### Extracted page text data
-.-.-

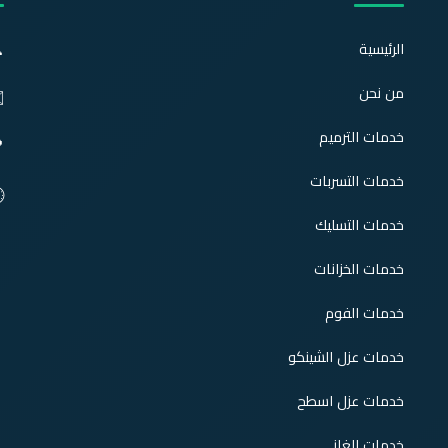

الرئيسية
من نحن
️
خدمات الترميم

خدمات التسربات

خدمات التسليك
خدمات الخزانات
خدمات الفوم
خدمات عزل الشينكو
خدمات عزل اسطح
خدمات الغاز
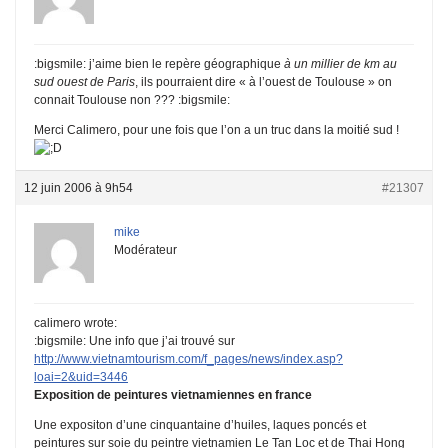
:bigsmile: j’aime bien le repère géographique
à un millier de km au
sud ouest de Paris
, ils pourraient dire « à l’ouest de Toulouse » on
connait Toulouse non ??? :bigsmile:
Merci Calimero, pour une fois que l’on a un truc dans la moitié sud !
12 juin 2006 à 9h54
#21307
mike
Modérateur
calimero wrote:
:bigsmile: Une info que j’ai trouvé sur
http://www.vietnamtourism.com/f_pages/news/index.asp?
loai=2&uid=3446
Exposition de peintures vietnamiennes en france
Une expositon d’une cinquantaine d’huiles, laques poncés et
peintures sur soie du peintre vietnamien Le Tan Loc et de Thai Hong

-.-.-

### Assigned task
Since the pictures are not wanted, write out the rest of the data exactly as it reads.

### Result of this exercise
الرئيسية
من نحن
️
خدمات الترميم

خدمات التسربات

خدمات التسليك
خدمات الخزانات
خدمات الفوم
خدمات عزل الشينكو
خدمات عزل اسطح
خدمات الغاز
:bigsmile: j’aime bien le repère géographique
à un millier de km au
sud ouest de Paris
, ils pourraient dire « à l’ouest de Toulouse » on
connait Toulouse non ??? :bigsmile:
Merci Calimero, pour une fois que l’on a un truc dans la moitié sud !
12 juin 2006 à 9h54
#21307
mike
Modérateur
calimero wrote:
:bigsmile: Une info que j’ai trouvé sur
http://www.vietnamtourism.com/f_pages/news/index.asp?
loai=2&uid=3446
Exposition de peintures vietnamiennes en france
Une expositon d’une cinquantaine d’huiles, laques poncés et
peintures sur soie du peintre vietnamien Le Tan Loc et de Thai Hong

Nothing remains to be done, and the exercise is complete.